The following sample source documents:
<?xml version="1.0" encoding="UTF-8"?> <?xml-stylesheet type="text/css" href="mystyles.css"?> <Root> <s01:Person xmlns:s01="http://www.root.org"> <Name attr="yx">yaoxin</Name> <DOB>1990-04-25</DOB> </s01:Person> </Root>
For this source document, the previous method produces the following output:
DHC-APP>w ##class(PHA.TEST.Xml).WriteNodes("E:\temp\textReader.txt") Node 1 is a(n) processinginstruction named: xml-stylesheet path: value: type="text/css" href="mystyles.css" Node 2 is a(n) element named: Root path: /Root Node 3 is a(n) startprefixmapping named: s01 path: /Root value: s01 http://www.root.org Node 4 is a(n) element named: s01:Person path: /Root/s01:Person Node 5 is a(n) element named: Name path: /Root/s01:Person/Name Node 6 is a(n) chars and has no name path: /Root/s01:Person/Name value: yaoxin Node 7 is a(n) endelement named: Name path: /Root/s01:Person/Name Node 8 is a(n) element named: DOB path: /Root/s01:Person/DOB Node 9 is a(n) chars and has no name path: /Root/s01:Person/DOB value: 1990-04-25 Node 10 is a(n) endelement named: DOB path: /Root/s01:Person/DOB Node 11 is a(n) endelement named: s01:Person path: /Root/s01:Person Node 12 is a(n) endprefixmapping named: s01 path: /Root value: s01 Node 13 is a(n) endelement named: Root path: /Root
Note that the comment has been ignored; By default,% XML Textreader ignores comments.
Example 2
The following example reads an XML file and lists each element in it
/// w ##class(PHA.TEST.Xml).ShowElements("E:\temp\textReader.txt") ClassMethod ShowElements(myfile As %String) { set status = ##class(%XML.TextReader).ParseFile(myfile,.textreader) if $$$ISERR(status) {do $System.Status.DisplayError(status) quit} while textreader.Read() { if (textreader.NodeType = "element") { write textreader.Name,! } } q "" }
This method uses the NodeType property to check the type of each node. If the node is an element, the method prints its name to the current device. For the XML source document shown earlier, this method generates the following output:
DHC-APP>w ##class(PHA.TEST.Xml).ShowElements("E:\temp\textReader.txt") Root s01:Person Name DOB
Node type
Each node of the document is one of the following types:
Node types in text reader documents
Type | Description |
---|---|
"attribute" | XML attributes. |
"chars" | A set of characters, such as the contents of an element.% n XML. The textreader class recognizes other node types (CDATA, EntityReference, and EndEntity), but automatically converts them to characters. |
"comment" | XML comments. |
"element" | The beginning of the XML element. |
"endelement" | The end of the XML element. |
"endprefixmapping" | Declares the end of the context for the namespace. |
"entity" | XML entity. |
"error" | Validation errors found by the parser. |
"ignorablewhitespace" | White space between tags in the mixed content model. |
"processinginstruction" | XML processing instructions. |
"startprefixmapping" | XML namespace declaration, which may or may not include namespaces. |
"warning" | The parser found validation warnings. |
Note that the XML element consists of multiple nodes.
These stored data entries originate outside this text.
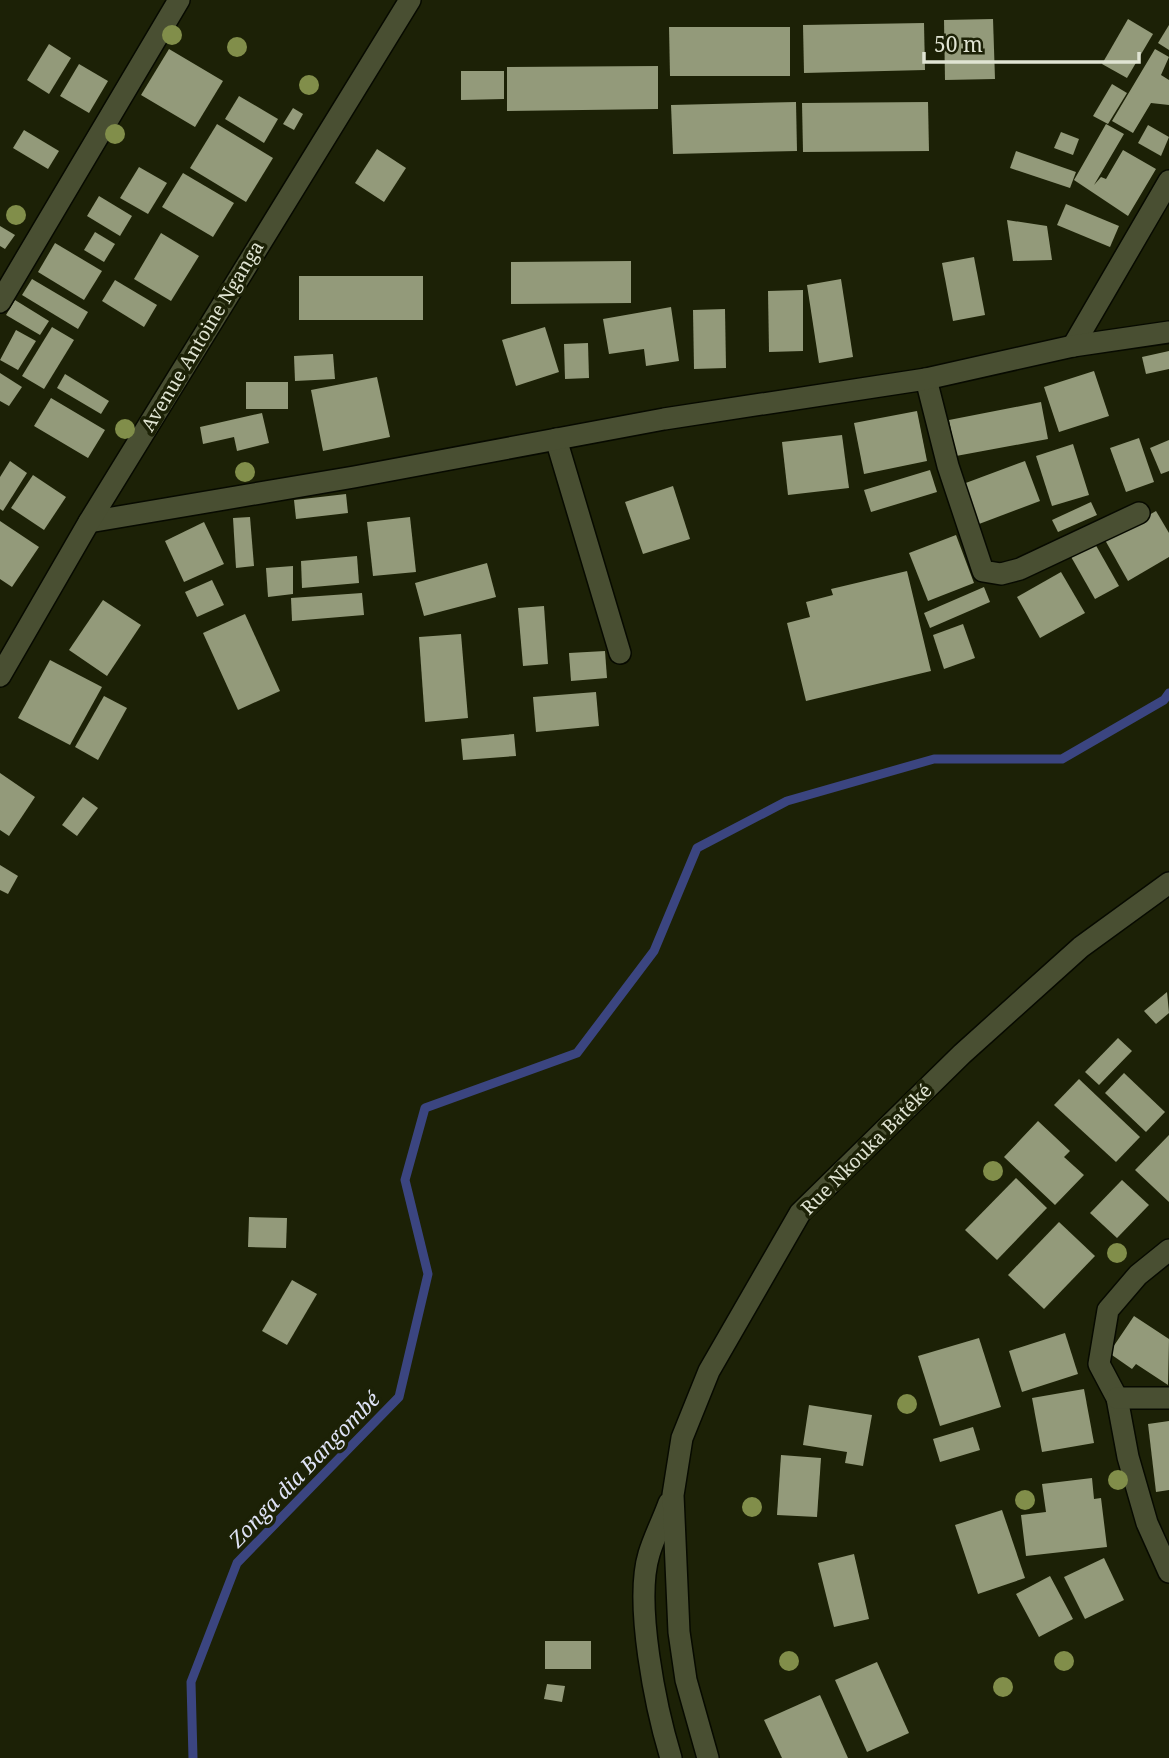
<svg xmlns="http://www.w3.org/2000/svg" width="1169" height="1758" font-family="'Noto Serif',serif">
	<style>
		.lines { fill: none; stroke-linecap: round; stroke-linejoin: round }
		.stream { stroke: #3b4580; stroke-width: 9 }
		.building { fill: #939a7a }
		.minor-casing { stroke: #070a00; stroke-width: 24 }
		.minor { stroke: #494f32; stroke-width: 21 }
		.tree { fill: #818e4a }
		.labels { text-anchor: middle; dominant-baseline: central; stroke-width: 7; stroke-linejoin: round; paint-order: stroke }
		.street-label { font-size: 19px; fill: #e0e4d3; stroke: #1c2106 }
		.water-label { font-size: 21px; font-style: italic; fill: #dfe3f6; stroke: #1c2106 }
	</style>
	<rect width="100%" height="100%" fill="#1c2106"/>
	<g class="lines">
		<path class="stream" d="M193,1758L191,1682L237,1563L399,1397L428,1274L405,1180L425,1108L577,1053L654,951L697,848L787,801L934,759H1062L1164,700L1169,693"/>
	</g>
	<g class="building">
		<path d="M993,19L995,79L945,80L944,20Z"/>
		<path d="M1128,19L1153,34L1127,78L1102,64Z"/>
		<path d="M924,23L925,70L804,73L803,25Z"/>
		<path d="M1169,25V50L1158,43Z"/>
		<path d="M669,27H790V76H670Z"/>
		<path d="M49,44L71,58L49,94L27,80Z"/>
		<path d="M169,49L223,81L195,127L141,95Z"/>
		<path d="M1155,49L1169,57L1161,75L1169,80V105L1151,103L1133,133L1112,121Z"/>
		<path d="M79,64L108,81L89,113L60,96Z"/>
		<path d="M658,66V109L507,111V67Z"/>
		<path d="M461,71H504V99L461,100Z"/>
		<path d="M1112,84L1127,93L1108,124L1093,116Z"/>
		<path d="M239,96L278,119L264,143L225,119Z"/>
		<path d="M796,102L797,151L673,154L671,105Z"/>
		<path d="M928,102L929,151L803,152L802,103Z"/>
		<path d="M293,108L303,114L294,130L283,124Z"/>
		<path d="M217,124L273,158L246,202L190,168Z"/>
		<path d="M1106,124L1124,134L1094,185L1101,177L1106,179L1123,150L1156,169L1128,216L1074,180Z"/>
		<path d="M1148,125L1169,137L1161,156L1138,143Z"/>
		<path d="M24,130L59,151L48,169L13,148Z"/>
		<path d="M1061,132L1079,139L1073,155L1054,148Z"/>
		<path d="M377,149L406,168L384,202L355,183Z"/>
		<path d="M1016,151L1076,172L1070,188L1010,168Z"/>
		<path d="M139,167L167,183L148,214L120,198Z"/>
		<path d="M183,173L234,203L213,237L162,207Z"/>
		<path d="M99,196L132,216L120,236L87,216Z"/>
		<path d="M1066,204L1119,226L1110,247L1057,225Z"/>
		<path d="M1007,220L1047,226L1052,260L1013,261Z"/>
		<path d="M0,226L15,235L5,249L0,246Z"/>
		<path d="M95,232L115,244L104,262L84,250Z"/>
		<path d="M161,233L199,256L171,301L134,279Z"/>
		<path d="M55,243L102,271L84,300L38,272Z"/>
		<path d="M974,257L985,315L953,321L942,263Z"/>
		<path d="M631,261V303L511,304V262Z"/>
		<rect x="299" y="276" width="124" height="44"/>
		<path d="M32,279L88,312L78,329L22,295Z"/>
		<path d="M841,279L853,357L819,363L807,285Z"/>
		<path d="M115,280L157,305L144,327L102,301Z"/>
		<path d="M803,290V351L769,352L768,291Z"/>
		<path d="M15,300L49,321L40,335L6,315Z"/>
		<path d="M671,307L679,361L646,366L644,349L609,354L603,319Z"/>
		<path d="M725,309L726,368L694,369L693,310Z"/>
		<path d="M52,327L74,340L44,389L22,376Z"/>
		<path d="M545,327L559,372L516,386L502,340Z"/>
		<path d="M16,330L36,341L18,370L0,360Z"/>
		<path d="M588,343L589,378L565,379L564,344Z"/>
		<path d="M1169,351V369L1146,374L1142,357Z"/>
		<path d="M333,354L335,379L295,381L294,356Z"/>
		<path d="M1094,371L1109,416L1059,432L1044,387Z"/>
		<path d="M0,373L22,387L9,406L0,401Z"/>
		<path d="M65,374L109,401L101,414L57,388Z"/>
		<path d="M377,377L390,437L323,451L311,390Z"/>
		<rect x="246" y="382" width="42" height="27"/>
		<path d="M51,398L105,430L88,458L34,426Z"/>
		<path d="M1041,402L1048,439L956,456L949,420Z"/>
		<path d="M917,411L927,461L864,474L854,423Z"/>
		<path d="M262,413L269,443L237,451L234,437L203,444L200,427Z"/>
		<path d="M842,435L849,488L788,495L782,442Z"/>
		<path d="M1139,438L1154,482L1126,492L1110,448Z"/>
		<path d="M1169,440V471L1161,474L1150,448Z"/>
		<path d="M1073,444L1089,495L1052,506L1036,456Z"/>
		<path d="M10,461L27,473L3,511L0,509V477Z"/>
		<path d="M1025,461L1040,501L979,524L963,484Z"/>
		<path d="M930,470L937,492L871,512L864,490Z"/>
		<path d="M33,475L66,497L44,530L11,508Z"/>
		<path d="M673,486L690,539L643,554L625,502Z"/>
		<path d="M346,494L348,513L296,519L294,500Z"/>
		<path d="M1091,502L1097,515L1058,532L1052,520Z"/>
		<path d="M1156,511L1169,533V557L1128,581L1105,540Z"/>
		<path d="M250,517L254,566L236,568L233,518Z"/>
		<path d="M410,517L416,572L373,576L367,522Z"/>
		<path d="M0,521L39,547L12,587L0,579Z"/>
		<path d="M204,522L224,564L184,582L165,541Z"/>
		<path d="M956,535L974,583L928,601L909,553Z"/>
		<path d="M1094,542L1119,586L1095,599L1070,555Z"/>
		<path d="M357,556L359,583L302,588L301,561Z"/>
		<path d="M487,563L496,597L424,616L415,583Z"/>
		<path d="M293,566V594L268,597L266,568Z"/>
		<path d="M907,571L931,671L806,701L787,623L810,617L806,602L833,595L831,589Z"/>
		<path d="M1061,572L1085,613L1040,638L1017,597Z"/>
		<path d="M212,580L224,605L197,617L185,592Z"/>
		<path d="M984,587L990,602L930,628L924,613Z"/>
		<path d="M362,593L364,615L292,621L291,598Z"/>
		<path d="M103,600L141,625L107,676L69,650Z"/>
		<path d="M544,606L548,664L523,666L518,608Z"/>
		<path d="M245,614L280,691L238,710L203,633Z"/>
		<path d="M963,624L975,658L944,669L933,635Z"/>
		<path d="M461,634L468,718L425,722L419,637Z"/>
		<path d="M605,651L607,678L571,681L569,653Z"/>
		<path d="M50,660L102,687L70,745L18,718Z"/>
		<path d="M596,692L599,726L536,732L533,697Z"/>
		<path d="M104,696L127,708L98,760L75,747Z"/>
		<path d="M514,734L516,756L463,760L461,739Z"/>
		<path d="M0,773L35,797L9,836L0,830Z"/>
		<path d="M83,797L98,808L77,836L62,825Z"/>
		<path d="M0,865L18,876L8,894L0,890Z"/>
		<path d="M1167,992L1169,1013L1156,1024L1144,1011Z"/>
		<path d="M1118,1038L1132,1051L1099,1085L1085,1072Z"/>
		<path d="M1124,1073L1165,1112L1146,1132L1105,1093Z"/>
		<path d="M1079,1079L1140,1137L1116,1162L1054,1105Z"/>
		<path d="M1038,1121L1070,1151L1064,1157L1084,1175L1055,1205L1004,1157Z"/>
		<path d="M1169,1135V1202L1135,1170Z"/>
		<path d="M1016,1178L1047,1208L997,1260L965,1230Z"/>
		<path d="M1122,1180L1149,1205L1117,1238L1090,1213Z"/>
		<path d="M249,1217L287,1218L286,1248L248,1247Z"/>
		<path d="M1059,1222L1095,1256L1044,1309L1008,1275Z"/>
		<path d="M292,1280L317,1294L287,1345L262,1331Z"/>
		<path d="M1134,1316L1169,1339L1168,1385L1136,1364L1132,1369L1109,1353Z"/>
		<path d="M1065,1333L1078,1374L1022,1392L1009,1351Z"/>
		<path d="M979,1338L1001,1407L940,1426L918,1356Z"/>
		<path d="M1084,1389L1094,1443L1042,1452L1032,1398Z"/>
		<path d="M809,1405L872,1415L863,1466L845,1463L847,1452L803,1445Z"/>
		<path d="M1169,1421V1490L1156,1492L1148,1424Z"/>
		<path d="M973,1427L980,1450L940,1462L933,1439Z"/>
		<path d="M781,1455L821,1458L817,1517L777,1515Z"/>
		<path d="M1092,1478L1094,1499L1101,1498L1107,1547L1026,1556L1021,1515L1046,1512L1042,1484Z"/>
		<path d="M1002,1510L1025,1578L978,1594L955,1525Z"/>
		<path d="M854,1554L869,1619L834,1627L818,1563Z"/>
		<path d="M1104,1558L1124,1600L1085,1619L1064,1577Z"/>
		<path d="M1050,1576L1073,1619L1039,1637L1016,1594Z"/>
		<rect x="545" y="1641" width="46" height="28"/>
		<path d="M877,1662L909,1733L867,1752L835,1680Z"/>
		<path d="M547,1684L565,1686L562,1702L544,1699Z"/>
		<path d="M820,1695L848,1758H782L764,1720Z"/>
	</g>
	<g class="lines">
		<defs>
			<g id="minor">
				<path d="M0,302L179,0"/>
				<path d="M1073,346L1169,181"/>
				<path d="M926,379L948,466L983,571L1001,574L1020,569L1139,513"/>
				<path d="M556,439L620,653"/>
				<path d="M89,522L354,477L664,419L926,379L1073,346L1169,332"/>
				<path d="M0,676L89,522L410,0"/>
				<path d="M1169,1250L1138,1275L1108,1310L1099,1364L1117,1398L1128,1457L1147,1523L1169,1572"/>
				<path d="M1117,1398H1169"/>
				<path d="M669,1503C663,1520 654,1537 649,1554C634,1603 656,1709 671,1758"/>
				<path d="M708,1758L686,1680L679,1632L673,1495L682,1438L709,1371L800,1213L962,1054L1081,947L1169,883"/>
			</g>
		</defs>
		<use href="#minor" class="minor-casing"/>
		<use href="#minor" class="minor"/>
	</g>
	<g class="tree">
		<circle cx="172" cy="35" r="10"/>
		<circle cx="237" cy="47" r="10"/>
		<circle cx="309" cy="85" r="10"/>
		<circle cx="115" cy="134" r="10"/>
		<circle cx="16" cy="215" r="10"/>
		<circle cx="125" cy="429" r="10"/>
		<circle cx="245" cy="472" r="10"/>
		<circle cx="993" cy="1171" r="10"/>
		<circle cx="1117" cy="1253" r="10"/>
		<circle cx="907" cy="1404" r="10"/>
		<circle cx="1118" cy="1480" r="10"/>
		<circle cx="1025" cy="1500" r="10"/>
		<circle cx="752" cy="1507" r="10"/>
		<circle cx="789" cy="1661" r="10"/>
		<circle cx="1064" cy="1661" r="10"/>
		<circle cx="1003" cy="1687" r="10"/>
	</g>
	<g class="labels">
		<g class="street-label">
			<text transform="translate(202 336) rotate(-59)">Avenue Antoine Nganga</text>
			<text transform="translate(866 1149) rotate(-45)">Rue Nkouka Batéké</text>
		</g>
		<g class="water-label">
			<text transform="translate(304 1469) rotate(-46)">Zonga dia Bangombé</text>
		</g>
	</g>
	<path d="M924 52v10h215v-10" fill="none" stroke="#e0e4d3" stroke-width="3.5"/>
	<text x="934" y="52" font-size="21" fill="#e0e4d3" stroke="#1c2106" stroke-width="5" paint-order="stroke">50 m</text>
</svg>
For example, the following XML fragment:
<Person> <Name>Willeke,Clint B.</Name> <DOB>1925-10-01</DOB> </Person>
The SAX parser treats this XML as a set of nodes:
Document node example
Node Number | Type of Node | Name of Node, If Any | Value of Node, If Any |
---|---|---|---|
1 | element | Person | |
2 | element | Name | |
3 | chars | Willeke,Clint B. | |
4 | endelement | Name | |
5 | element | DOB | |
6 | chars | 1925-10-01 | |
7 | endelement | DOB | |
8 | endelement | Person |
For example, note that the < DOB > element is considered to be three nodes: an element node, a character node, and an end element node. Also note that the content of this element can only be used as the value of the chars node.